Au sein de la gauche locale, où on le trouve « très sympathique », on ne fait pas non plus d'excès de zèle en sa faveur. A chaque élection, le baron Augustin Bonrepaux, qui garde la haute main sur le PS ariégeois, l'invite à la patience :

« Il y a des scrutins qui seront plus adaptés. Et puis il y a d'autres personnalités qui méritent de se présenter. Priorité aux femmes et à ceux qui sont déjà connus de la population de tout le département. »

« Ségolène est la seule qui cherche vraiment à faire en sorte que le PS soit un peu plus à l'image de la société française », ressasse alors Chibli.

Bonrepaux répète qu'il a « un grand avenir » ? Kamel Chibli préférerait un grand présent.

« Je ne me contente pas de la place où je suis à un moment donné. Je ne suis pas un statique. Je veux gravir des échelons. »

Il a intégré l'idée qu'il fallait forcer les portes quand on vous reproche d'être trop jeune, car le jour où l'on vous reproche d'être trop vieux arrive très vite ensuite. Royal sera son bélier.

« Au PS, la compétence n'est jamais mise en avant »

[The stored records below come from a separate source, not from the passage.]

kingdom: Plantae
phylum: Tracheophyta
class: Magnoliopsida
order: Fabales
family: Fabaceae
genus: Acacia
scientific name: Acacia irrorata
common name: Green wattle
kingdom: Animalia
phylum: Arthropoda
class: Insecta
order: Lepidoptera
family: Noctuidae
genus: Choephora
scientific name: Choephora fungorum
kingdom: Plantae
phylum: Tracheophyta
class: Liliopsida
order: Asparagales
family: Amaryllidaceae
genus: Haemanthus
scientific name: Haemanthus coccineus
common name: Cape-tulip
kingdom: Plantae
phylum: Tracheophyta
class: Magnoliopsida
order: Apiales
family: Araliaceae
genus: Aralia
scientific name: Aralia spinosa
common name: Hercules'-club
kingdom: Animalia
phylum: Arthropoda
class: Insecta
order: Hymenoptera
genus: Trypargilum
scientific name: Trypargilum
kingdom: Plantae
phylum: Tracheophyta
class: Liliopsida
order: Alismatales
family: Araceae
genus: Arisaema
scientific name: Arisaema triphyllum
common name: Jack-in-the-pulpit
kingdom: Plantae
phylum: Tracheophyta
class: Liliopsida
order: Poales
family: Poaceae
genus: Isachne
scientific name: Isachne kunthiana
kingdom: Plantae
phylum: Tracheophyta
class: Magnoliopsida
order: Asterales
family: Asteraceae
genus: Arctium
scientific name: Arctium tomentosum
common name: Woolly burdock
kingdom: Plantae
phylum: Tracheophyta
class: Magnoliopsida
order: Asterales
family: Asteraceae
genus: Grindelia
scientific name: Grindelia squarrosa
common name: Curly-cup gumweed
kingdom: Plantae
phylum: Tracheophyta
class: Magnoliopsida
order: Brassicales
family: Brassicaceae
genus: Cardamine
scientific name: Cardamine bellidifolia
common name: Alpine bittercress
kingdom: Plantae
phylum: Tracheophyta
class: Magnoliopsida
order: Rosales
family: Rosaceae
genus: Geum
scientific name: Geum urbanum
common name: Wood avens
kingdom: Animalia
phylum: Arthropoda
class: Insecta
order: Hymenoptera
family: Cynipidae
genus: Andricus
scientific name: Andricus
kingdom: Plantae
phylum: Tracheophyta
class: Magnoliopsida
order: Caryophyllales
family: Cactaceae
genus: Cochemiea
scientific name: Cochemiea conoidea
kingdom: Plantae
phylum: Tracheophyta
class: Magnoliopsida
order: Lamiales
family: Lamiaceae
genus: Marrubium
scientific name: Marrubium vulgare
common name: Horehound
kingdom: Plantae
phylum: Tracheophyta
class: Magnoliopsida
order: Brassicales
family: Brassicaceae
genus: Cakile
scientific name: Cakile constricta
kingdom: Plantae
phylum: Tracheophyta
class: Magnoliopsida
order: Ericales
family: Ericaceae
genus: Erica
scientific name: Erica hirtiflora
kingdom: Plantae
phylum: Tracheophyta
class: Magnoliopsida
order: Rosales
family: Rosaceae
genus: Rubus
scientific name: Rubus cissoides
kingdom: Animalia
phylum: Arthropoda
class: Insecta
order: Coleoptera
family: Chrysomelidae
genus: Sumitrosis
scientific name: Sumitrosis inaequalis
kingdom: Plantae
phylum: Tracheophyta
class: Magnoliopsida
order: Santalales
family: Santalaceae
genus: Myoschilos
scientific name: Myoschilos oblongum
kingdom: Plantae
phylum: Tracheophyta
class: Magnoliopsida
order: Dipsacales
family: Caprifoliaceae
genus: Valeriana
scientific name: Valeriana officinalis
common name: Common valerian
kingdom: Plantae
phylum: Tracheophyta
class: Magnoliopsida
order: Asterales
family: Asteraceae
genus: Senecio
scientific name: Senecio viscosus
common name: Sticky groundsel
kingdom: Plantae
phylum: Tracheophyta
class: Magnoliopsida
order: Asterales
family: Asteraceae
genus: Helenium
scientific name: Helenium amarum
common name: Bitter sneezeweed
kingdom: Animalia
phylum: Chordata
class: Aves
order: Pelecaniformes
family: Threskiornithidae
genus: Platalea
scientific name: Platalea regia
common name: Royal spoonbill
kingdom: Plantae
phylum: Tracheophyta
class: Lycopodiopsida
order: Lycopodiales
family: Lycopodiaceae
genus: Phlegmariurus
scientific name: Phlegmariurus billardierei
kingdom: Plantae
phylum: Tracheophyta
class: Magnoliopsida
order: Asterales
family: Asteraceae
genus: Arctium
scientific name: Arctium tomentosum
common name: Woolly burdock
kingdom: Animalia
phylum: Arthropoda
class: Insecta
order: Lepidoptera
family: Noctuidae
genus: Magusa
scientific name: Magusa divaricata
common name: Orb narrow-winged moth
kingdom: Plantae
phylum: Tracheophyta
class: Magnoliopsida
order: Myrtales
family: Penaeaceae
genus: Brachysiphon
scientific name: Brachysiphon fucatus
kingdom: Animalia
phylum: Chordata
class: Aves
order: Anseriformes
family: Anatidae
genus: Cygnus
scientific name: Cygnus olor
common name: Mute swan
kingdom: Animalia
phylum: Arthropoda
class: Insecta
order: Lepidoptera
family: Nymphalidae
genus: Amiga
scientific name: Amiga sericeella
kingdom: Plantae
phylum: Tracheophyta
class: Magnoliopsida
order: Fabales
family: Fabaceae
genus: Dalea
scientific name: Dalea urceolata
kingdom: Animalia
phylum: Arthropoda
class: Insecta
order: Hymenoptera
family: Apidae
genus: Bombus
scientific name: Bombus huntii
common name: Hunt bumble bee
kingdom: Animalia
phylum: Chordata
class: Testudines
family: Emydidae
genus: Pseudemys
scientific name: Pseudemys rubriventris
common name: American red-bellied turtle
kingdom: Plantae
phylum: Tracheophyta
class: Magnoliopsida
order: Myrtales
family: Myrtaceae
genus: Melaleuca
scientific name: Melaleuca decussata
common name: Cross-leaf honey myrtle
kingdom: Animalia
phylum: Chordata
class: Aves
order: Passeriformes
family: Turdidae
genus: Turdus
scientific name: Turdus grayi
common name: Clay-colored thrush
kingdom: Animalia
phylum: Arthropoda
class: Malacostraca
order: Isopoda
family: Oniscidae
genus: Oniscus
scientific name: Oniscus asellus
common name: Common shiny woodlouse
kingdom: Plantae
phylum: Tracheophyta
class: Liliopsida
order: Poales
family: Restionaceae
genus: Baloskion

Il se vit en combattant à l'assaut d'une forteresse hostile. S'imagine très différent de « tous ceux qui sortent de l'Unef, du MJS, de SOS, hyper formatés et vieux avant l'heure », autant de « petits apparatchiks ».

Il a pourtant son rond de serviette à la fédération socialiste de l'Ariège. Normalisation ? « Au PS, la compétence n'est jamais mise en avant. Si on n'est pas dans l'appareil, on n'a aucune chance de pouvoir se présenter à un scrutin », justifie son camarade nîmois Nicolas Cadène.

Kamel Chibli se retrouve à porter des intérêts différents de ceux de son mentor, fervent soutien de Hollande. Jean-Pierre Bel, magnanime : « Quel que soit le résultat de la primaire, on aura toujours besoin de Kamel. Il trouvera sa place. »

Il n'est plus naïf, pas encore cynique. Il est à un âge intéressant.